Witten. . Forscherteam der UW/H hat Führungskräfte in Krankenhäusern befragt. Für viele wird es immer schwerer, mit dem ökonomischen Druck umzugehen.

Führungskräfte im Krankenhaus haben immer mehr Probleme, mit dem wirtschaftlichen Druck in ihrer Klinik umzugehen. Das haben Forscher der Universität Witten/Herdecke (UW/H) herausgefunden.
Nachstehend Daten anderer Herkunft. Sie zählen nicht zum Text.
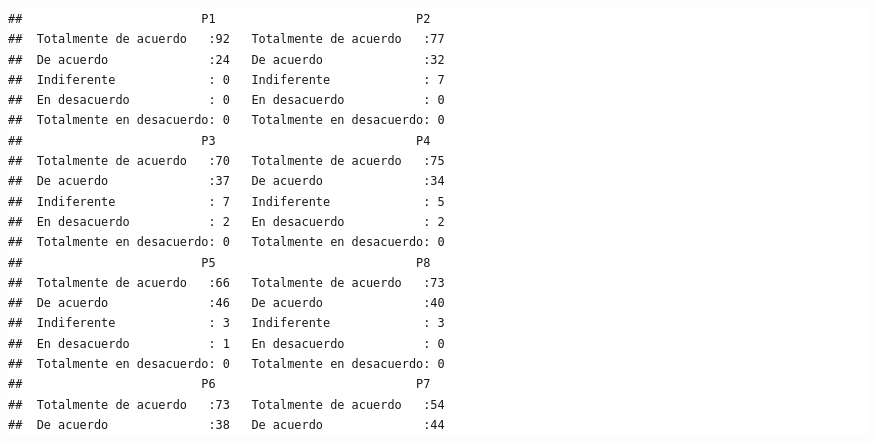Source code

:     ##                         P1                            P2    
    ##  Totalmente de acuerdo   :92   Totalmente de acuerdo   :77  
    ##  De acuerdo              :24   De acuerdo              :32  
    ##  Indiferente             : 0   Indiferente             : 7  
    ##  En desacuerdo           : 0   En desacuerdo           : 0  
    ##  Totalmente en desacuerdo: 0   Totalmente en desacuerdo: 0  
    ##                         P3                            P4    
    ##  Totalmente de acuerdo   :70   Totalmente de acuerdo   :75  
    ##  De acuerdo              :37   De acuerdo              :34  
    ##  Indiferente             : 7   Indiferente             : 5  
    ##  En desacuerdo           : 2   En desacuerdo           : 2  
    ##  Totalmente en desacuerdo: 0   Totalmente en desacuerdo: 0  
    ##                         P5                            P8    
    ##  Totalmente de acuerdo   :66   Totalmente de acuerdo   :73  
    ##  De acuerdo              :46   De acuerdo              :40  
    ##  Indiferente             : 3   Indiferente             : 3  
    ##  En desacuerdo           : 1   En desacuerdo           : 0  
    ##  Totalmente en desacuerdo: 0   Totalmente en desacuerdo: 0  
    ##                         P6                            P7    
    ##  Totalmente de acuerdo   :73   Totalmente de acuerdo   :54  
    ##  De acuerdo              :38   De acuerdo              :44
Für eine Studie haben sie die Geschäftsführer, ärztlichen Direktoren und Pflegedienstleiter von 15 Krankenhäusern unterschiedlicher Trägerschaft befragt.

Laut Projektleiter Prof. Dr. Werner Vogd müssen diese Personen unter einem enormen finanziellen Druck eine gute und medizinisch vertretbare Patientenbehandlung gewährleisten – und gleichzeitig einigermaßen akzeptable Arbeitsbedingungen. Um diese Aufgabe zu erfüllen, würden sie verschiedene Strategien anwenden.

Es gibt verschiedene Strategien

Einige hätten einen betriebswirtschaftlichen Tunnelblick entwickelt. Sie würden die Spannungslage zwischen Wirtschaft und Medizin ignorieren oder sogar leugnen. Andere wüssten um die missliche Lage und versuchten, die Spannungen zu verringern. Eine dritte Gruppe sei sich der Systemzwänge ebenfalls bewusst, aber sehe sich selbst als Opfer. Wie Prof. Dr. Werner Vogd sagt, nehmen diese Führungskräfte „oftmals zynische Haltungen ein oder neigen dazu, nur noch ,auf Distanz’ zu managen, um nicht so stark mit den offensichtlichen Problemen der ökonomischen Zurichtung des Krankenhauswesens konfrontiert zu werden.“

Für die Zukunft stelle sich die Frage, wie lange der existenzielle Druck auf Krankenhäuser noch aufrecht erhalten werden darf, ohne dass die professionellen Kulturen ernsthaft Schaden nehmen. Eine Strategie, den wirtschaftlichen Druck aus dem System heraus zu beseitigen, gebe es dabei nicht.

Ethischer Mittelweg ist schwer

Laut Vogd legen die Untersuchungen nahe, dass zumindest im Bereich der Pflege dieser Punkt vielfach schon überschritten ist. Auch im ärztlichen Bereich fehle nicht mehr viel. „Die Trägerschaft spielt dabei nur eine untergeordnete Rolle“, sagt der Inhaber des Lehrstuhls für Soziologie an der UW/H.

Wolle man die bestehenden Probleme beheben, müsse man das System von außen verändern, zum Beispiel, indem man den Krankenhäusern über fünf Jahre ökonomische Planungssicherheit gebe. Dann hätten sie die Chance, andere Baustellen anzugehen – etwa die Intensivstationen oder das Thema Hygiene. Dafür müsse allerdings die Politik aktiv werden.

Wie herausfordernd es für die Krankenhäuser ist, zwischen gesellschaftlichen, wirtschaftlichen und professionellen Ansprüchen einen ethisch vertretbaren Mittelweg zu finden, darüber hat Prof. Dr. Werner Vogd auch ein Buch geschrieben. Darin versucht er zu erläutern, warum dies unter den gegebenen Verhältnissen vielen Führungskräften nicht mehr gelingt.